The chapter entitled “Fighting Words” discusses Charlie Chaplin’s intentions for his film “The Great Dictator”. The film was Chaplin’s first sound film. Not wanting to alter his classic silent ‘tramp’ character, Charlie found the opportunity in this entry into sound to preserve his beloved character and talk to his audience for the first time. “As Hitler I could harangue the crowds in jargon and talk all I wanted to,” wrote Charlie in his autobiography. “A Hitler story was an opportunity for burlesque and pantomime.” Charlie exposed Hynkel (representing Hitler) in exactly this fashion. For most of the film, Hynkel’s words amount to nothing more than gibberish. When the dictator speaks intelligibly, the audience still senses malevolent babble.
The chapter supports the thesis as it illustrates Chaplin’s intentions to mock Hitler his film. It also demonstrates the striking contrast between the dictator and the barber. The dictator appears foolish as a result of Chaplin’s work while the barber remains relatively silent and pure (until the end). After developing these distinct characters for two hours, Charlie utilizes his first sound film to let out his own voice in the final speech, bashing hate and calling the soldiers to unite in the name of democracy and peace.

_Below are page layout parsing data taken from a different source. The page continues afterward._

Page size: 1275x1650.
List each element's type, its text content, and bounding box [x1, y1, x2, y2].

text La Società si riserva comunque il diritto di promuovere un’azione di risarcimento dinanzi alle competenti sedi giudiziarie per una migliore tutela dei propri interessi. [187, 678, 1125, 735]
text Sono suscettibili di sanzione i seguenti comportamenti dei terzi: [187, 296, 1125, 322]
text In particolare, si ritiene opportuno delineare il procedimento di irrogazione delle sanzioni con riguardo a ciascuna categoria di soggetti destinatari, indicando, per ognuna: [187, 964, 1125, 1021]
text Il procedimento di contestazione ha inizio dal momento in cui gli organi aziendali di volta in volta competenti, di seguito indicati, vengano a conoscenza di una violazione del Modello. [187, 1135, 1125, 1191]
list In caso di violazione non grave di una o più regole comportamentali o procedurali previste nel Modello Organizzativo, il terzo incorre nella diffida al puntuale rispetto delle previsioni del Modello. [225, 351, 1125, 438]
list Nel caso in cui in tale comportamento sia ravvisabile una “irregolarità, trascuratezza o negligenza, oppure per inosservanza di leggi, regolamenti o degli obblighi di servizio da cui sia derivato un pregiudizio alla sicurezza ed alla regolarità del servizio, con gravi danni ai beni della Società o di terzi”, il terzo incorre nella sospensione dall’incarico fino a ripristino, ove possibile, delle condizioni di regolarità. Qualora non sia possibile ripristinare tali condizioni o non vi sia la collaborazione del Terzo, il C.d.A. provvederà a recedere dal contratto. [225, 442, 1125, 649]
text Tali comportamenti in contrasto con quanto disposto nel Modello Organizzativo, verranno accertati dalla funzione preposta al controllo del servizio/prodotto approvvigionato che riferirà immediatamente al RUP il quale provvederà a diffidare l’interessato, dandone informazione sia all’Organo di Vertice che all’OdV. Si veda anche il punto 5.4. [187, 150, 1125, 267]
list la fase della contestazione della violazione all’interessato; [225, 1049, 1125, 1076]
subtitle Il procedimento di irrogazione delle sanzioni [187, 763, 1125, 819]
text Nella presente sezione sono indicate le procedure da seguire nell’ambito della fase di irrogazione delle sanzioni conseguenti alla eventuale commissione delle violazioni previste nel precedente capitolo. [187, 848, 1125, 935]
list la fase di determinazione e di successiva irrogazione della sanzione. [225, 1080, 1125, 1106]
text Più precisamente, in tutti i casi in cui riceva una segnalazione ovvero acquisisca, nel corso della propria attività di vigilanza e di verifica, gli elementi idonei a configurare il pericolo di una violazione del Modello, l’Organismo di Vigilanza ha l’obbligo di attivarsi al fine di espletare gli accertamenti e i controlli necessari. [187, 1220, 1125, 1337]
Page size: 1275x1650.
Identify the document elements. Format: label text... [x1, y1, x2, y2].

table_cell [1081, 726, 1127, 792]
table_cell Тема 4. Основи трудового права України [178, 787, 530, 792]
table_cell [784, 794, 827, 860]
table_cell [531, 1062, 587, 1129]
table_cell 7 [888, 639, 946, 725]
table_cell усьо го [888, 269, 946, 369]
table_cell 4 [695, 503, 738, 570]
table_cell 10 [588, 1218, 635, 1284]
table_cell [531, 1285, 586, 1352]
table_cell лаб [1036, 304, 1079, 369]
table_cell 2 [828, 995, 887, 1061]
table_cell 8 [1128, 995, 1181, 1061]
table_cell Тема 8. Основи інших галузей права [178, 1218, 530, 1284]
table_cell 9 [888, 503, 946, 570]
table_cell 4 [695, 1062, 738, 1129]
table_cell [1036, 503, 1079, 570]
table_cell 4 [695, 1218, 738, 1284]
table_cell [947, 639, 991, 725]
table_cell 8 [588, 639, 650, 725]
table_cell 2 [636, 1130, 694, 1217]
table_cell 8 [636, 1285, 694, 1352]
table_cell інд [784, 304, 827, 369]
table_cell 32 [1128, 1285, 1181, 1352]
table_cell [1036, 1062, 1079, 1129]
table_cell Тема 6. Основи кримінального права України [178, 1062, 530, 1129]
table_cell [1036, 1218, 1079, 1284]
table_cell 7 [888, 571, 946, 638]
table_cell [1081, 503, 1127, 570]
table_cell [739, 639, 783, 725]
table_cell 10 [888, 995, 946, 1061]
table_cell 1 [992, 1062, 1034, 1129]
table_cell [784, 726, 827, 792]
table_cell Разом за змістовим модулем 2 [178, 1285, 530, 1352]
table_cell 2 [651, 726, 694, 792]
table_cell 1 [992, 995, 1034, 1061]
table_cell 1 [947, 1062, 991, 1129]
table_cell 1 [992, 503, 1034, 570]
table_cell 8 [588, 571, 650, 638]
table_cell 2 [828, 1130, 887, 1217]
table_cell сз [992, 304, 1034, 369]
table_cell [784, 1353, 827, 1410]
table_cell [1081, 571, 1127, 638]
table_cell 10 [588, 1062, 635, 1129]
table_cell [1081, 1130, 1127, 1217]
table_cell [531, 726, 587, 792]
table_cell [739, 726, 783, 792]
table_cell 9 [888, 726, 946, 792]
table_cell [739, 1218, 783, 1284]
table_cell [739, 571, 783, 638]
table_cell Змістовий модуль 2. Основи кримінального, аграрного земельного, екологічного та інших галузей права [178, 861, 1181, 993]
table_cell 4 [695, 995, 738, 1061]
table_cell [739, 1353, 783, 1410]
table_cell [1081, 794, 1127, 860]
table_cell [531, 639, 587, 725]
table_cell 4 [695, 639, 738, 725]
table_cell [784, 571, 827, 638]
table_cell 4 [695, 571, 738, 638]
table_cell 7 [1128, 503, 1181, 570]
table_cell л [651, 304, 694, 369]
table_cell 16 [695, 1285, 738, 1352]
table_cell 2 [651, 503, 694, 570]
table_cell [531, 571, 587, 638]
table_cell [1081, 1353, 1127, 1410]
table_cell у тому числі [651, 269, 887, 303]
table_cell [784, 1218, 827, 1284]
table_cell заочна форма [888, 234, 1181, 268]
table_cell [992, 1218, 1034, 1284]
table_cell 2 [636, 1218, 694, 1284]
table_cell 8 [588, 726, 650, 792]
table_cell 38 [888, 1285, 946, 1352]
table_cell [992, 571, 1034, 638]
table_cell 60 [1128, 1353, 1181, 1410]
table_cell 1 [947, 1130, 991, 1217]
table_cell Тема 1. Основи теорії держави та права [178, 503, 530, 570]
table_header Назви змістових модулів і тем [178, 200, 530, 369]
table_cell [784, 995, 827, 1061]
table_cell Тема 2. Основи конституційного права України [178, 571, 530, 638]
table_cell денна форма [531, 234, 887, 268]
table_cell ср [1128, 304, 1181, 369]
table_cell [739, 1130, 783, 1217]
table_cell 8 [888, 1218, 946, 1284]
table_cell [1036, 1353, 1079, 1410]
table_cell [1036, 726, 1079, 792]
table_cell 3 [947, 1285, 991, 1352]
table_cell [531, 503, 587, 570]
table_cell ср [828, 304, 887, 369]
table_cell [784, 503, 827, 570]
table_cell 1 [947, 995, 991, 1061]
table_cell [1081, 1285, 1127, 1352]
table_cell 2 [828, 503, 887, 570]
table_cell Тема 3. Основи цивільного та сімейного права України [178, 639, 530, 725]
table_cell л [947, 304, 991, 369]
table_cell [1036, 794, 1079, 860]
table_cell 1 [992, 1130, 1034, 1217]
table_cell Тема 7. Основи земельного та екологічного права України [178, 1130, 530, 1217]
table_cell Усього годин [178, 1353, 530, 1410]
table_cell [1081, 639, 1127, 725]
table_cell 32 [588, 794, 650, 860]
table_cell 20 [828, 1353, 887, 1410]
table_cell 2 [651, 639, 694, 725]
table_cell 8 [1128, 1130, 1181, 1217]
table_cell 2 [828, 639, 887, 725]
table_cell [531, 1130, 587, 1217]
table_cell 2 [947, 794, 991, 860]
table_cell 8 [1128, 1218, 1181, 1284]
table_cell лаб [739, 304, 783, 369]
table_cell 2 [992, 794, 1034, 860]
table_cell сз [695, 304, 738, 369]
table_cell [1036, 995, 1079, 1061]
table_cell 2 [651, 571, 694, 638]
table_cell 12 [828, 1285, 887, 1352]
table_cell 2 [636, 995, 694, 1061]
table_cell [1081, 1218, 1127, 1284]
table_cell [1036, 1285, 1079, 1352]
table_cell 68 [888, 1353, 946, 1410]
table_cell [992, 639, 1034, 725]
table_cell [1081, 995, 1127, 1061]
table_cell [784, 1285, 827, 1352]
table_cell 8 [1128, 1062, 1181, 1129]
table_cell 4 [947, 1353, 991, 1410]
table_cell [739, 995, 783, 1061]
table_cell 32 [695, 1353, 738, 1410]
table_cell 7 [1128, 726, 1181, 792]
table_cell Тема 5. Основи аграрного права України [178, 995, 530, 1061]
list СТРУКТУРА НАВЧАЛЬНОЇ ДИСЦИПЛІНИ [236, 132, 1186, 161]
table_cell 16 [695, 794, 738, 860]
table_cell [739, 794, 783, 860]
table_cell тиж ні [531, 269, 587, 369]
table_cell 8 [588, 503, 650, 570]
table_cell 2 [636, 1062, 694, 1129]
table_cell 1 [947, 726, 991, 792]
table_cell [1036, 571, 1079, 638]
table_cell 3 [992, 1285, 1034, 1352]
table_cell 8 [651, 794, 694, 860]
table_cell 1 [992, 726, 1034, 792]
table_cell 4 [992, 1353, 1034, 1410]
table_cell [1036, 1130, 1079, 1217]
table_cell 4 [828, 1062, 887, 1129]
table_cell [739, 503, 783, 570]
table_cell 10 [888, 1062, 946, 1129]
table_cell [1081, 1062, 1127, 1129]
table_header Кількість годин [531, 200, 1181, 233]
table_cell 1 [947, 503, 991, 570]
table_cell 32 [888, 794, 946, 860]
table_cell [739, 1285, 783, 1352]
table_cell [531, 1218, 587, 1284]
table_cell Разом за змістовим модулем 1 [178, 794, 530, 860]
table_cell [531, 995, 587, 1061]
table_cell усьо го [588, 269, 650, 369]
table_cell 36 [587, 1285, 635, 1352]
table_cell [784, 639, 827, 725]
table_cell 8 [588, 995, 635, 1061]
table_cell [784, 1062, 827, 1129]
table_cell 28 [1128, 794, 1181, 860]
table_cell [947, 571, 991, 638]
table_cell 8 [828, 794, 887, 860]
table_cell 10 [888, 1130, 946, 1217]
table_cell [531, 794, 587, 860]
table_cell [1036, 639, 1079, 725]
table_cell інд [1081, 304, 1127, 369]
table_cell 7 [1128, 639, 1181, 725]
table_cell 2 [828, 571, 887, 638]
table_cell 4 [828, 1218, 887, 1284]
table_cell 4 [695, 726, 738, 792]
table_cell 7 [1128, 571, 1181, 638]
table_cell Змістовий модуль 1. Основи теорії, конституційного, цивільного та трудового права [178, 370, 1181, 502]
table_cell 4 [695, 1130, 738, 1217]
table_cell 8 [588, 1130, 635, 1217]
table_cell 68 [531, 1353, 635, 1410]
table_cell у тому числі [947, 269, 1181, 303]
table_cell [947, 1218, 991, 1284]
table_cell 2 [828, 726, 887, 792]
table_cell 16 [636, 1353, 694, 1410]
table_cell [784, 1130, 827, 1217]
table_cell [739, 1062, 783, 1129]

This chapter directly supports the thesis as it demonstrates how Chaplin effectively uses humor to criticize the Nazi regime. The reshaped statues are an exceptional example of Chaplin’s skill in demonstrating the pollution of the Third Reich on all aspects of German life. Chaplin masterfully deforms the Nazi swastika into a double cross. This use of a switched object indicates Hitler’s betrayal of Germany.